(Exercise input Opens)

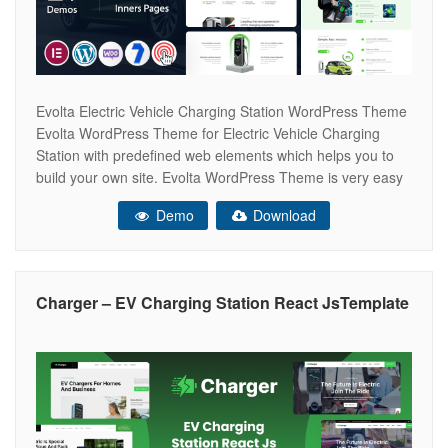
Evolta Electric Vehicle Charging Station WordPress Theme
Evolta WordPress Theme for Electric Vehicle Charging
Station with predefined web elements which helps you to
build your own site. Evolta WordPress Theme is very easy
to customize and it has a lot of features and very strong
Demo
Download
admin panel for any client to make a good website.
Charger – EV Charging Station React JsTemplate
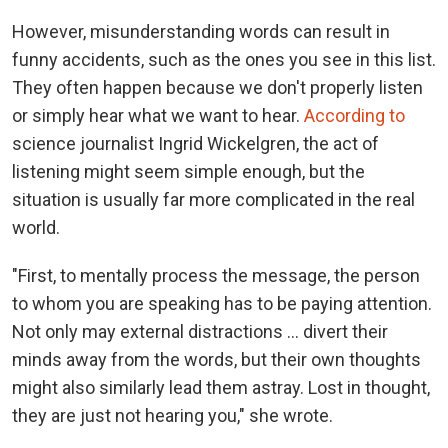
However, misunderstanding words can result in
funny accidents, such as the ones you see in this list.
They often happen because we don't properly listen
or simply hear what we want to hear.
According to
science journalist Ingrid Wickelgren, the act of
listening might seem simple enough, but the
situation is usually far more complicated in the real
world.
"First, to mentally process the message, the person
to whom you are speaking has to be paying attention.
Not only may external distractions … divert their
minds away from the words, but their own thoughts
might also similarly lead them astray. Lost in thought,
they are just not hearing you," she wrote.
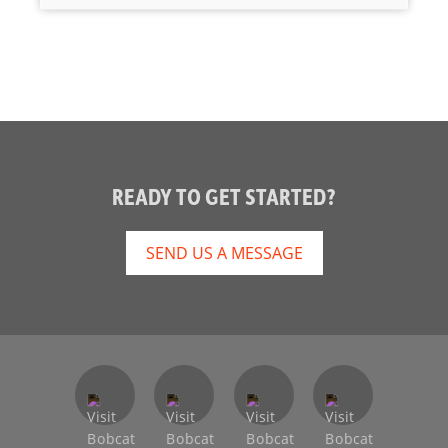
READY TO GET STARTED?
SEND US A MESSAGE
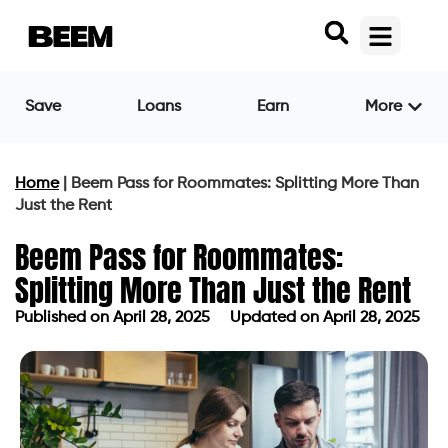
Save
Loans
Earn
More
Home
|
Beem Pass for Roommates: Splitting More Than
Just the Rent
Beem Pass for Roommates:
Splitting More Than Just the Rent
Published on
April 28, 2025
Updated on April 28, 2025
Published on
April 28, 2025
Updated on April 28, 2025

(Exercise input Closes)
(Exercise input Opens)

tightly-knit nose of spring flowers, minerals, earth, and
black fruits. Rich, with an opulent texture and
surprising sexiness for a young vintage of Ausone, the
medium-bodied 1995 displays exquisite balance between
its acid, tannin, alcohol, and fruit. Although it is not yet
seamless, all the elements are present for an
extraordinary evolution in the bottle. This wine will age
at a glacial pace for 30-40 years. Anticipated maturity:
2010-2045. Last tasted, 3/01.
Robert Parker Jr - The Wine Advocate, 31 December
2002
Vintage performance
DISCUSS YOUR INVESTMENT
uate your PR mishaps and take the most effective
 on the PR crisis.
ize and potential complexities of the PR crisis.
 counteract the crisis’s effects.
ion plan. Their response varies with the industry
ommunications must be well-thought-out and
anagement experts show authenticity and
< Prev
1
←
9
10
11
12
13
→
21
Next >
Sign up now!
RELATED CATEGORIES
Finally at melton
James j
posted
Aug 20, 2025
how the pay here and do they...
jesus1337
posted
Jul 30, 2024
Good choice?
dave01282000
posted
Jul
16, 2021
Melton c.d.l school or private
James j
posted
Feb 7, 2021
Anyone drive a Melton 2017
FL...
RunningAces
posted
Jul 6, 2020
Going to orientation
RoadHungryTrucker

(Exercise input Closes)
(Exercise input Opens)

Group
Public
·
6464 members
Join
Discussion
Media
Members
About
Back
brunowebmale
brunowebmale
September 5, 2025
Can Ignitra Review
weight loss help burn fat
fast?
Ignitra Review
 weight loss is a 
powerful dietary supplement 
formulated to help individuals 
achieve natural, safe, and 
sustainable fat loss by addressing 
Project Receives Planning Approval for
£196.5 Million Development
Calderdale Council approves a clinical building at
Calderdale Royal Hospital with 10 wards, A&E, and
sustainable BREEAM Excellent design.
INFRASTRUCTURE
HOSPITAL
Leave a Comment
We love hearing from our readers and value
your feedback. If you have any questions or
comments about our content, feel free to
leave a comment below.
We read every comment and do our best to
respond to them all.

(Exercise input Closes)

**Task to complete**: Could you convert the lines in the items, from the line containing "However, misunderstanding words can result in" through the line containing "minds away from", both included, into a JSON list of strings with one string per line and blank lines left out?

**Your response**:
[
  "However, misunderstanding words can result in",
  "funny accidents, such as the ones you see in this list.",
  "They often happen because we don't properly listen",
  "or simply hear what we want to hear.",
  "According to",
  "science journalist Ingrid Wickelgren, the act of",
  "listening might seem simple enough, but the",
  "situation is usually far more complicated in the real",
  "world.",
  "\"First, to mentally process the message, the person",
  "to whom you are speaking has to be paying attention.",
  "Not only may external distractions … divert their",
  "minds away from the words, but their own thoughts"
]